= Exercise directions =
Count the lines of the records below that contain the string "работы", and give only the number.

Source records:
+++++
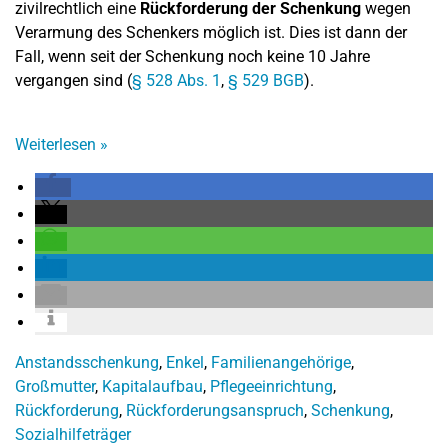
zivilrechtlich eine
Rückforderung der Schenkung
wegen
Verarmung des Schenkers möglich ist. Dies ist dann der
Fall, wenn seit der Schenkung noch keine 10 Jahre
vergangen sind (
§ 528 Abs. 1
,
§ 529 BGB
).
Weiterlesen
»
Anstandsschenkung
,
Enkel
,
Familienangehörige
,
Großmutter
,
Kapitalaufbau
,
Pflegeeinrichtung
,
Rückforderung
,
Rückforderungsanspruch
,
Schenkung
,
Sozialhilfeträger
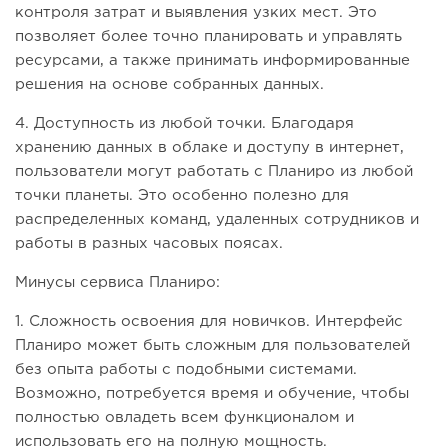
контроля затрат и выявления узких мест. Это
позволяет более точно планировать и управлять
ресурсами, а также принимать информированные
решения на основе собранных данных.
4. Доступность из любой точки. Благодаря
хранению данных в облаке и доступу в интернет,
пользователи могут работать с Планиро из любой
точки планеты. Это особенно полезно для
распределенных команд, удаленных сотрудников и
работы в разных часовых поясах.
Минусы сервиса Планиро:
1. Сложность освоения для новичков. Интерфейс
Планиро может быть сложным для пользователей
без опыта работы с подобными системами.
Возможно, потребуется время и обучение, чтобы
полностью овладеть всем функционалом и
использовать его на полную мощность.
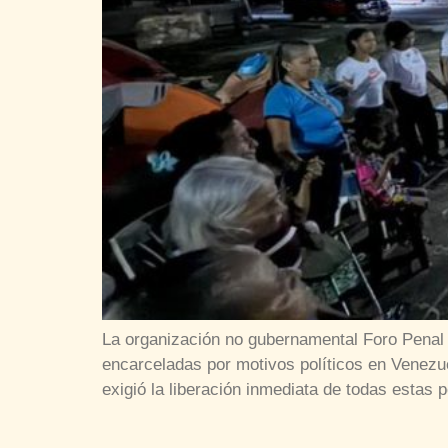
La organización no gubernamental Foro Penal i
encarceladas por motivos políticos en Venez
exigió la liberación inmediata de todas estas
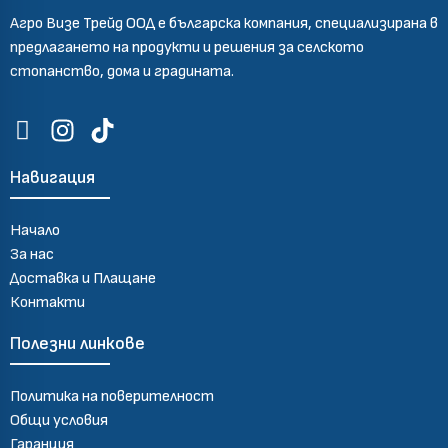
Агро Визе Трейд ООД е българска компания, специализирана в
предлагането на продукти и решения за селското
стопанство, дома и градината.
Навигация
Начало
За нас
Доставка и Плащане
Контакти
Полезни линкове
Политика на поверителност
Общи условия
Гаранция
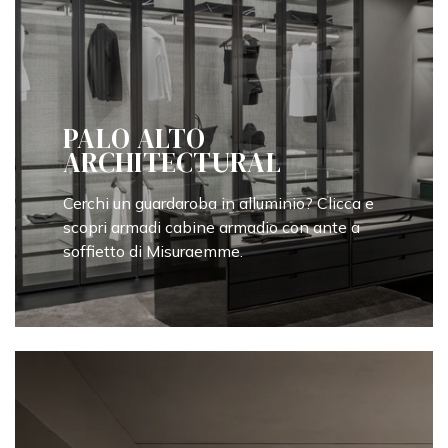
PALO ALTO
ARCHITECTURAL
Cerchi un guardaroba in alluminio? Clicca e
scopri armadi cabine armadio con ante a
soffietto di Misuraemme.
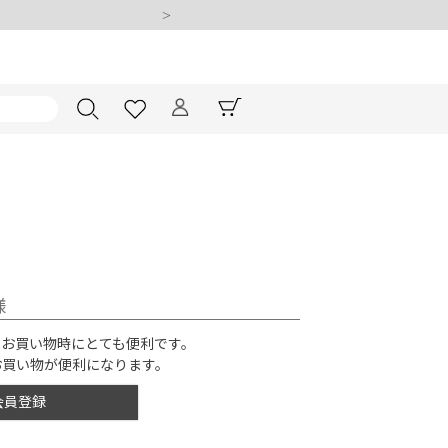
様
EM
のお買い物時にとても便利です。
お買い物が便利になります。
会員登録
+++++
= Response to the exercise =
2